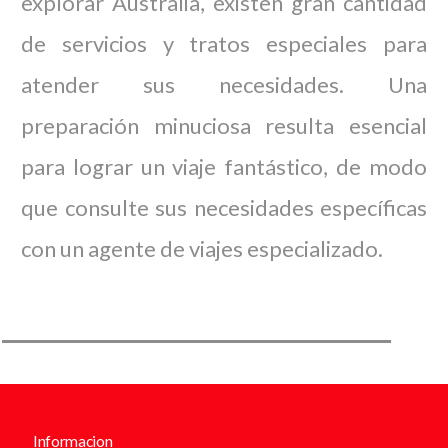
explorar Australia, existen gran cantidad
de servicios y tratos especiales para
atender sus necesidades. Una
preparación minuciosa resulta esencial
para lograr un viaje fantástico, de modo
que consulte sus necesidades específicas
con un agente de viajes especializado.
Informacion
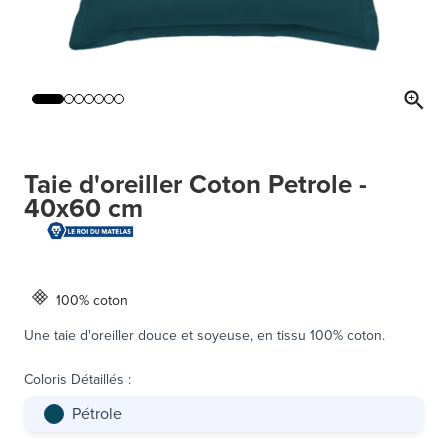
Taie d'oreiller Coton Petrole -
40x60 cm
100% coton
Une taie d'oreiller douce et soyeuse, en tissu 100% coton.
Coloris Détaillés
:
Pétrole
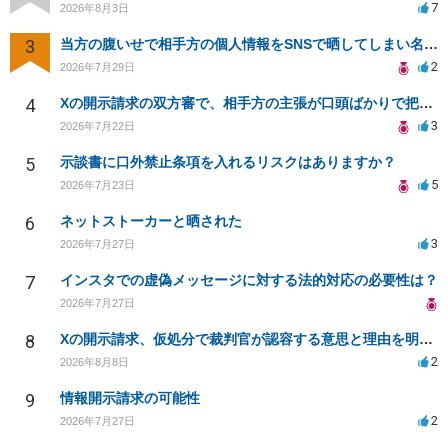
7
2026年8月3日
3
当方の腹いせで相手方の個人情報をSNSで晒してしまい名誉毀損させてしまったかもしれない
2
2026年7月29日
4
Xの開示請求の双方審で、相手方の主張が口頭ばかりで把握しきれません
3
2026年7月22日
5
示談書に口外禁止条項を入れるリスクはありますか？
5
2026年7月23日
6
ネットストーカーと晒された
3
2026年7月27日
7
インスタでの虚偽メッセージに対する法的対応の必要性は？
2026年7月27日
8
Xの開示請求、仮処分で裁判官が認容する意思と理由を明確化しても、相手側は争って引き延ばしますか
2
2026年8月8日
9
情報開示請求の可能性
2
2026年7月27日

---

▸ **The task**: Count how many lines above contain the word "necesidades". Reply with the number alone.

▸ **Task output**: 2